A Bowl Banquet, Featuring John Feinstein
Wake Forest's pre-game walkthrough at RFK Stadium was canceled this morning. So was Navy's pre-game pep rally at the Navy Memorial this afternoon. No worries, though.
"I will commit to this: It will be football weather," promised Mayor Adrian Fenty, after calling Jim Grobe "Jim Grobee."
And the festivities rolled on. The keynote address at today's EagleBank Bowl pre-game banquet--the first pre-game banquet in the history of the EagleBank Bowl, we were told--was none other than John Feinstein. This was tremendous if you're a fan of Patriot League or ACC basketball. It's unclear what it meant if you were a fan of, say, the Wake Forest football team.
Before the banquet started, the Wake Forest cheerleaders and marching band marched into the banquet hall, full of fire and fight songs. On their way, I asked one male cheerleader about the EBB; "it's better than the Boise Bowl," he said. As the cheerers and music-makers entered, the crowd spontaneously rose to its feet, clapping. Or, at least, six people from the crowd did.

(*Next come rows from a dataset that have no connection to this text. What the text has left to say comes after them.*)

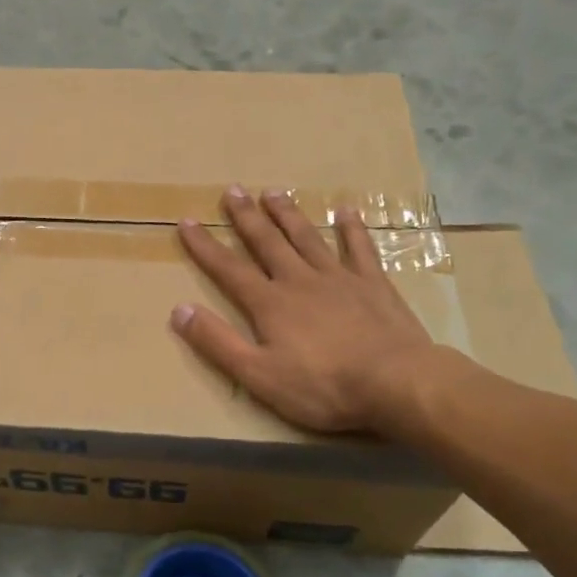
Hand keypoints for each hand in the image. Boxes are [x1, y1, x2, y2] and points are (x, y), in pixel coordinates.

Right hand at [171, 187, 441, 434]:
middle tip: (232, 190)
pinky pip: (360, 249)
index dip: (205, 246)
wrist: (397, 383)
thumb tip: (179, 310)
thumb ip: (218, 342)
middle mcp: (299, 280)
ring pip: (307, 238)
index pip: (228, 269)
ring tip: (273, 192)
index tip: (186, 221)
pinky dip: (352, 229)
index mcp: (270, 303)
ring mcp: (339, 279)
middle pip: (267, 242)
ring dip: (288, 214)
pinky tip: (346, 211)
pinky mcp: (374, 285)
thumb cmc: (323, 386)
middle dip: (246, 217)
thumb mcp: (258, 374)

Then came Navy's cheerleaders and drum and bugle corps, blasting Rock and Roll Part II and then Anchors Aweigh, and then chanting "Go Navy, Beat Wake." Then there were speeches, with Deputy Mayor Neil Albert telling the players that "we're about as excited about this game as we are about the Presidential inauguration in a couple weeks."
There was some sort of beef, and salad, and fruit tarts, and a Q&A with the coaches held by an ESPN broadcast team more anonymous than Mark Felt ever was. (Terry Gannon, David Norrie and Quint Kessenich, though Gannon wasn't technically there today.) Napoleon McCallum made some remarks; I grabbed him later to try to discover the meaning of bowls.
"For the seniors, this is their last shot to be a gladiator and to perform for just a massive audience," McCallum told me. "You're in a massive coliseum and you're battling and you're fighting and you're scratching and you're clawing, hitting people with all your might. It's not pattycake, it's a massive collision. To get your mind to do that to your body, to throw it with reckless abandon, heck yeah you're a gladiator."
Then finally Feinstein took the stage, promising to keep his remarks brief. To the best of my memory, here were the highlights:
* "If they predict snow [in D.C.], women are literally wrestling over bread in the Giant."
* "I drove by Lincoln Financial Field on the way here. The Army football team is still there, they're still in their camouflage uniforms and they still haven't scored."
("So cold," whispered the stunned Navy players who were sitting at my table.)
* "The thing that I am most proud of is that I can say the name of the Navy quarterback."
* "The coaches haven't watched film for three hours, they're all twitching."
* "When [Season on the Brink] came out, it sold very, very well."
* "[Bob Knight's] favorite word rhymes with luck."
* "Ahmad Rashad, we all know him, he's surgically attached to Michael Jordan."
* "Coaches are, for the most part, insane."
* "No offense, guys; none of you are Brett Favre, none of you weigh 385 pounds like most linemen in the NFL today."
* He also told a story about when he was once speaking with Bob Knight in front of Gary Williams. "After all the names he called you, why would you speak to him?" Gary asked Feinstein. "Because he built my house," Feinstein explained.
So, like I said, I've been wondering why these earl-season bowls even exist. Several players this week gave me earnest answers about entertaining the country, rewarding their seniors, getting to see the country, etc. That's all fine. But the ultimate reward is something grander than that: it's getting to hear John Feinstein talk about his life and Patriot League basketball for 15 minutes.
(And he was actually fairly funny, at least for all the 30-something Jewish sports yakkers in the audience.)
Anyhow, if you want to find players who think the meaning of an early-season early-morning first-year bowl game is metaphysically unclear, you better hope the participating teams aren't Wake and Navy.
"You work an entire year to come out on top," Navy's Tyree Barnes said. "You might not win every game, you might lose some games here and there, but it's kind of a reward. No matter what the bowl game is, who the sponsor is, it's just a good reward, a good way to end the season."
So there you have it.
"We're good, Scott, we're good, right?" Barnes said, looking at Navy's PR guy with a laugh.